Monday, September 17, 2012

Writing in the "Real World"

...and no, I don't mean the Matchbox 20 song, for all you 90s folks out there...

By: Morgan Keschl

As a writing consultant, I spend numerous hours each semester helping others become better writers, while also balancing the task of writing my own papers. I’ve maintained this consultant-student balance for over two years now; however, as a wary upcoming senior, I was looking for a fresh experience and a taste of the real world; whether this taste would be sweet or sour kept me up at night.

Let me tell you –my full-time, summer internship with a Fortune 500 company has changed my view of the “real world” for the better…and yes, the “real world” actively seeks proficient writers.
Call me cynical, but college students often ask themselves if what they are learning in their undergrad career will be useful in this obscure “real world.” I have found that taking my writing seriously in college, whether writing about media images (my forte) or the toxicity of hexavalent chromium, has certainly led me to be more confident about my future.
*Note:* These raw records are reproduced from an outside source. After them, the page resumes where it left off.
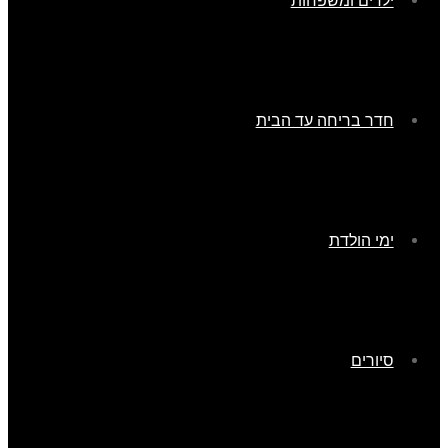
ילדים ומשפחות
חדר בריחה עד הבית
ימי הולדת
סיורים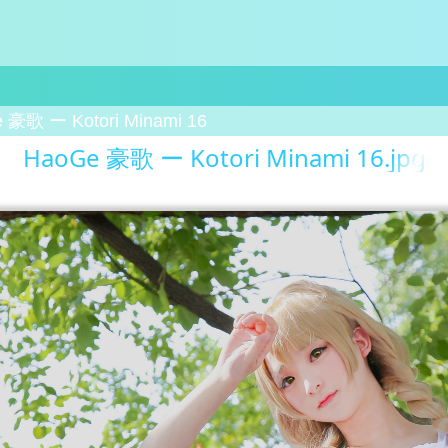
 豪歌 ー Kotori Minami 16
HaoGe 豪歌 ー Kotori Minami 16.jpg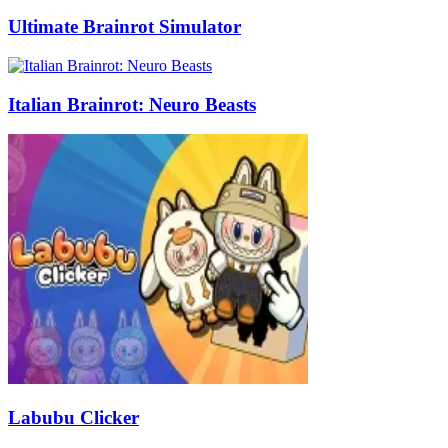
Ultimate Brainrot Simulator
Italian Brainrot: Neuro Beasts
Labubu Clicker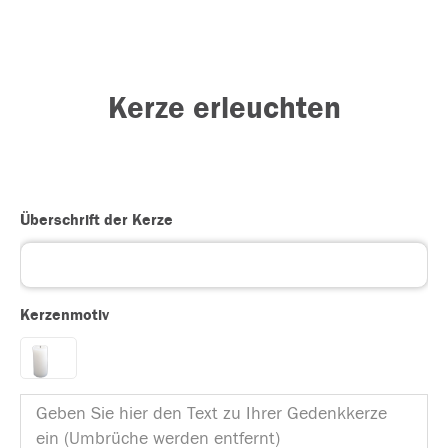
Kerze erleuchten
Überschrift der Kerze
Kerzenmotiv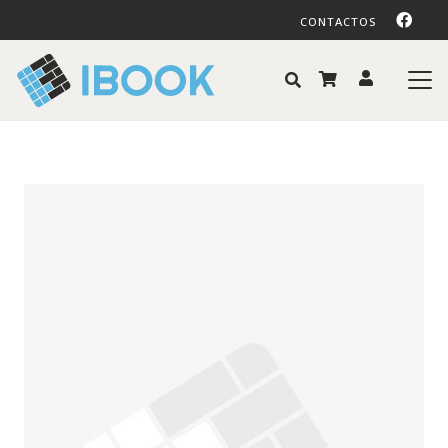
CONTACTOS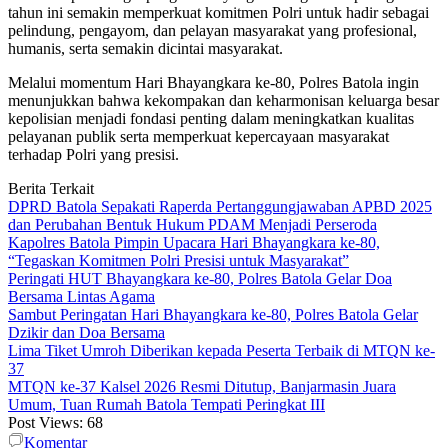
tahun ini semakin memperkuat komitmen Polri untuk hadir sebagai
pelindung, pengayom, dan pelayan masyarakat yang profesional,
humanis, serta semakin dicintai masyarakat.
Melalui momentum Hari Bhayangkara ke-80, Polres Batola ingin
menunjukkan bahwa kekompakan dan keharmonisan keluarga besar
kepolisian menjadi fondasi penting dalam meningkatkan kualitas
pelayanan publik serta memperkuat kepercayaan masyarakat
terhadap Polri yang presisi.
Berita Terkait
DPRD Batola Sepakati Raperda Pertanggungjawaban APBD 2025
dan Perubahan Bentuk Hukum PDAM Menjadi Perseroda
Kapolres Batola Pimpin Upacara Hari Bhayangkara ke-80,
“Tegaskan Komitmen Polri Presisi untuk Masyarakat”
Peringati HUT Bhayangkara ke-80, Polres Batola Gelar Doa
Bersama Lintas Agama
Sambut Peringatan Hari Bhayangkara ke-80, Polres Batola Gelar
Dzikir dan Doa Bersama
Lima Tiket Umroh Diberikan kepada Peserta Terbaik di MTQN ke-
37
MTQN ke-37 Kalsel 2026 Resmi Ditutup, Banjarmasin Juara
Umum, Tuan Rumah Batola Tempati Peringkat III
Post Views:
68
Komentar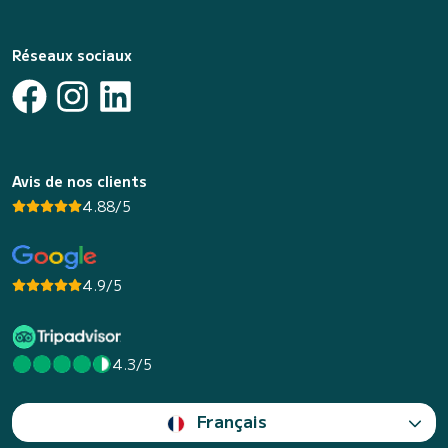
Réseaux sociaux
Avis de nos clients
4.88/5
4.9/5
4.3/5
Français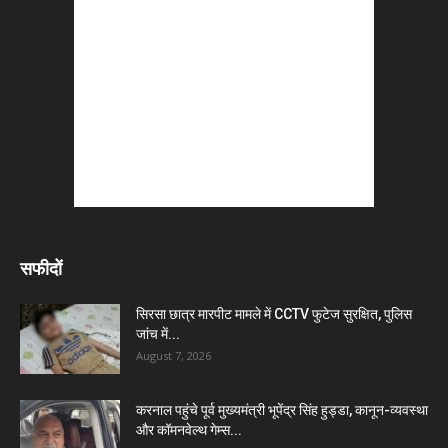
सफीदों
सिरसा छात्र मारपीट मामले में CCTV फुटेज सुरक्षित, पुलिस
जांच में...
August 7, 2026
करनाल पहुंचे पूर्व मुख्यमंत्री भूपेंद्र सिंह हुड्डा, कानून-व्यवस्था
और कॉमनवेल्थ गेम्स...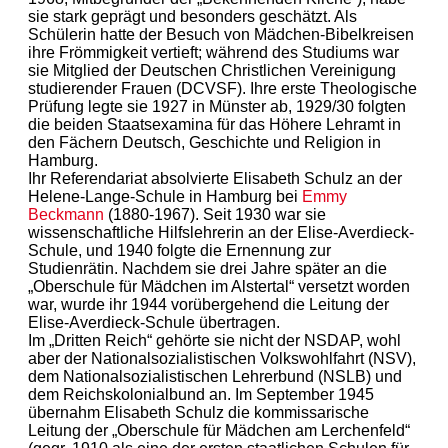
sie stark geprägt und besonders geschätzt. Als
Schülerin hatte der Besuch von Mädchen-Bibelkreisen
ihre Frömmigkeit vertieft; während des Studiums war
sie Mitglied der Deutschen Christlichen Vereinigung
studierender Frauen (DCVSF). Ihre erste Theologische
Prüfung legte sie 1927 in Münster ab, 1929/30 folgten
die beiden Staatsexamina für das Höhere Lehramt in
den Fächern Deutsch, Geschichte und Religion in
Hamburg.
Ihr Referendariat absolvierte Elisabeth Schulz an der
Helene-Lange-Schule in Hamburg bei
Emmy
Beckmann
(1880-1967). Seit 1930 war sie
wissenschaftliche Hilfslehrerin an der Elise-Averdieck-
Schule, und 1940 folgte die Ernennung zur
Studienrätin. Nachdem sie drei Jahre später an die
„Oberschule für Mädchen im Alstertal“ versetzt worden
war, wurde ihr 1944 vorübergehend die Leitung der
Elise-Averdieck-Schule übertragen.
Im „Dritten Reich“ gehörte sie nicht der NSDAP, wohl
aber der Nationalsozialistischen Volkswohlfahrt (NSV),
dem Nationalsozialistischen Lehrerbund (NSLB) und
dem Reichskolonialbund an. Im September 1945
übernahm Elisabeth Schulz die kommissarische
Leitung der „Oberschule für Mädchen am Lerchenfeld“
This is how:

My first day on the job involved me drafting a letter that the company would send out within the week, and no sooner did I finish this letter, I was given a batch of new ones to review. Part of my summer position involved editing the company’s 100 most popular letters that it sends to its customers and making them friendlier and easier to understand. While a daunting task at first, it became an experience I enjoyed as I tried to relate to the customer and be as clear and thoughtful as possible –after all, the company’s letterhead was always at the top. Coming from a working class family myself, I could empathize with the recipients of the urgent collection letters.

But, my writing spree did not stop there. Not only did I edit letters that were actually being mailed to customers by the end of my internship, but I also wrote my own audit summaries as well as communicated important changes to the supervisors and customer service representatives. By default, I also wrote several emails as the weeks passed, since writing in these organizations not only requires email, but also professional communication. We all know that email is inescapable and inevitable, even as college students, making writing skills even more important.

My writing-intensive internship showed me that good writing is necessary beyond the courses we take in college. On my first day and in subsequent days, I was expected to write, and I imagine many business-oriented careers to be no different. Whether writing an email or an audit summary, these organizations seek employees who know how to communicate, and most effectively in writing. 

Whether you become a scientist or a screenwriter, reasons to write eloquently and professionally will be required at some point.  From this “real world” experience, I have become more confident in my writing abilities, while also appreciating the papers I had to write in college that got me to this point. 

I hope that you, as a reader, will also realize the importance of writing and communication in the “real world,” since it is on the horizon for each student in every discipline.